Así comenzaba el largo crepúsculo de la vida de Leonardo. Con la ayuda de su fiel discípulo. Francisco Melzi, el artista ordenó sus escritos, sus investigaciones y sus dibujos con el fin de componer una suma o gran obra enciclopédica que abarcara todos sus conocimientos sobre las épocas antigua y medieval y sobre la suya propia.

Francisco I no le encomendó obras de pintura, contentándose con gozar de su compañía y escucharle. Benvenuto Cellini escribiría más tarde: "He oído al rey decir que no creía que hubiera en el mundo otro hombre que supiese tanto como Leonardo... y que era un gran filósofo".
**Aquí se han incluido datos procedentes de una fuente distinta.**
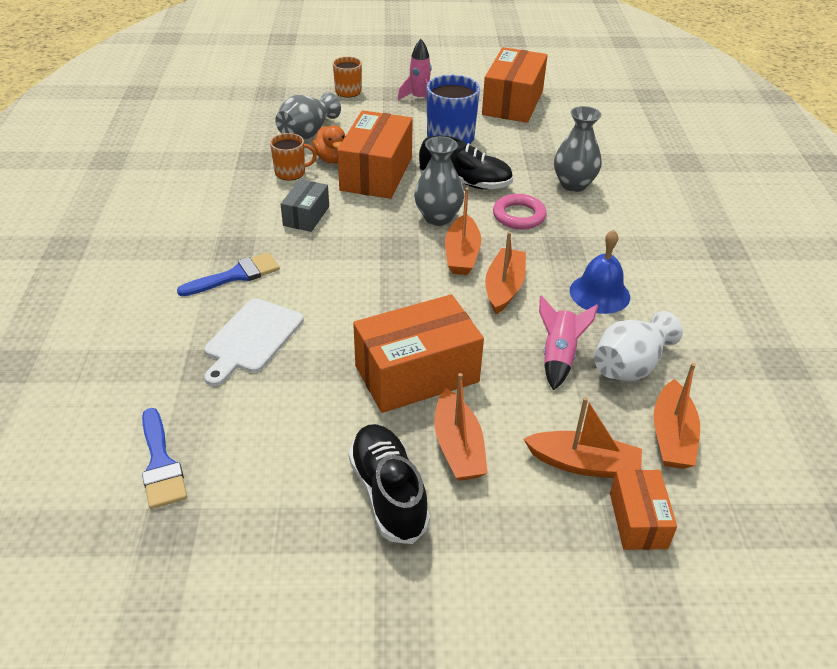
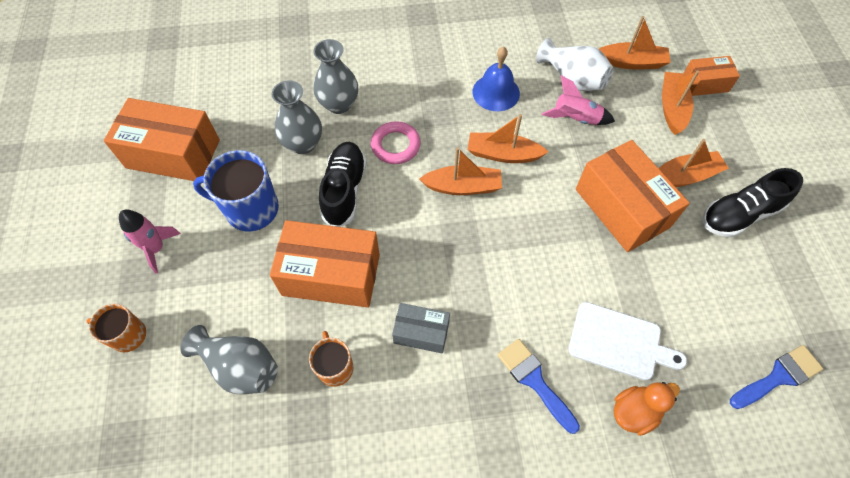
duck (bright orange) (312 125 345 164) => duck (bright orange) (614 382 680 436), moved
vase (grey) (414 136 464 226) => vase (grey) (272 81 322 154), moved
Con miras a realizar algo que agradara al rey, Leonardo concibió una admirable canalización del río Loira, trazó los planos de un castillo destinado a residencia real, dirigió un gran espectáculo artístico en el que, en un momento dado, un león mecánico aparecía rugiendo en el escenario y luego, al pronunciarse el nombre del rey, se abría el pecho con las garras haciendo brotar una cascada de lirios de Francia.
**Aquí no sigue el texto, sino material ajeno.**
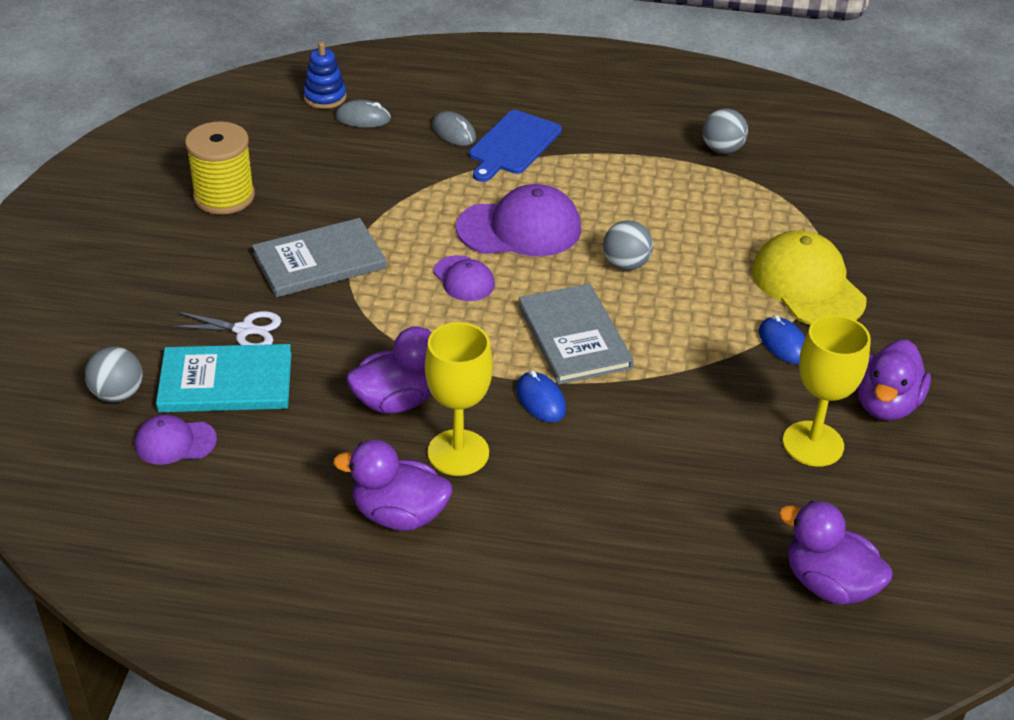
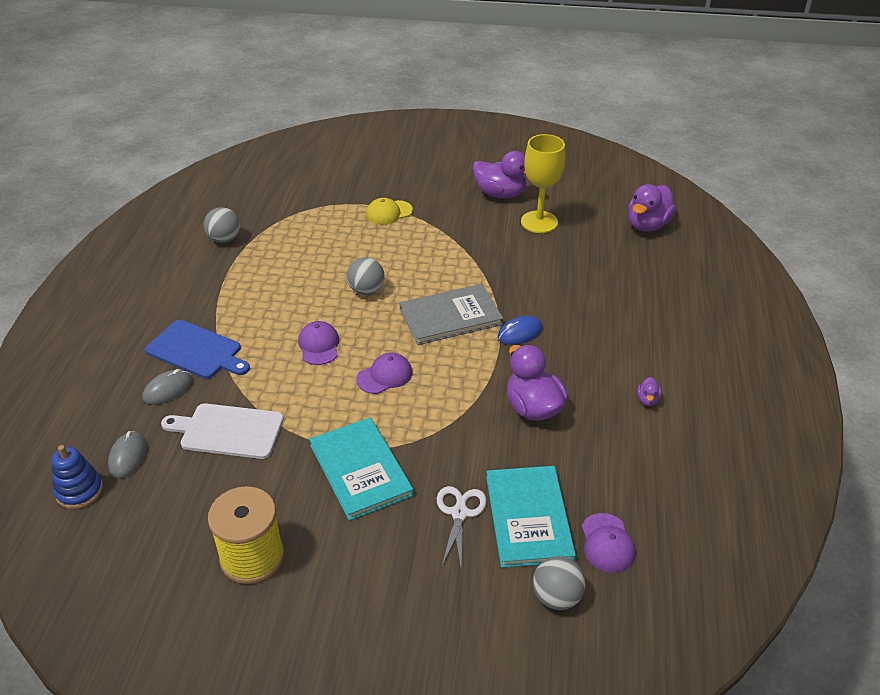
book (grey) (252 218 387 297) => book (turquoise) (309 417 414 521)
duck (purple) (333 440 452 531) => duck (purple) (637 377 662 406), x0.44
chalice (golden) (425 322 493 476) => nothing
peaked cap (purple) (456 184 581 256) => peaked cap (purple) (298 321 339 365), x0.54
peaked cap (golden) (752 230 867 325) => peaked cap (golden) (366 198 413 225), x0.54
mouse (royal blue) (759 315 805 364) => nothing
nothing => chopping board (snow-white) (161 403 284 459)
En la calma de la pequeña ciudad de Amboise, Leonardo revivía mentalmente su atareada existencia y escribía en su cuaderno de notas: "Una vida bien empleada es una larga vida".

Un milano volaba sobre el castillo de CIoux, en Amboise. Era la prima vera, el 2 de mayo de 1519. En la penumbra de su alcoba el gran artista agonizaba. Tuvo la impresión de que el rey iba a visitarlo, de que ya había llegado al patio y, sin embargo, nadie se acercaba a su lecho. Quería llamar a alguien pero no lo lograba. Al fin salió de sus labios un sonido ronco y confuso. Melzi fue hacia él, le hizo reclinarse sobre los almohadones y colocó sobre sus hombros la hermosa capa que llevaba cuando Francisco I salió a su encuentro. Y en el delirio de la muerte le pareció que el rey entraba en la habitación, que se aproximaba a él y que lo abrazaba sollozando.

Leonardo, conmovido, cerró los ojos.

La leyenda – porque de una leyenda se trata – ha quedado inmortalizada en cuadros de diversos pintores y, sobre todo, en un célebre dibujo de Ingres.

Pero si Leonardo no murió entre los brazos del rey fue únicamente debido a que el soberano de Francia se hallaba lejos de Amboise, en Saint-Germain-en-Laye. De otro modo se hubiera precipitado como un hijo a la cabecera del artista, y la leyenda se habría convertido en realidad.

Bruno Nardini

Editor, fundador del Centro Internacional del Libro, de Florencia, Bruno Nardini ha escrito una Vita di Leonardo destinada a los jóvenes e ilustrada con escenas de la película del mismo título que Renato Castellani realizó para la televisión italiana (Ediciones Nardmi-Giunti-Bemporad Marzocco, Florencia, 1974). Ha adaptado para los niños las fábulas y leyendas que se encuentran diseminadas en los apuntes de Leonardo, publicándolas en dos libros: Animali Fantastici (Ediciones Nardini-Giuntí Bemporad Marzocco, 1974) y Favole e Leggende, que próximamente aparecerá en español, traducido por María Teresa León y Rafael Alberti, con el título de Fábulas y leyendas de Leonardo de Vinci (Ediciones Nauta, Barcelona). También es autor de una vida de Miguel Angel contada a los jóvenes.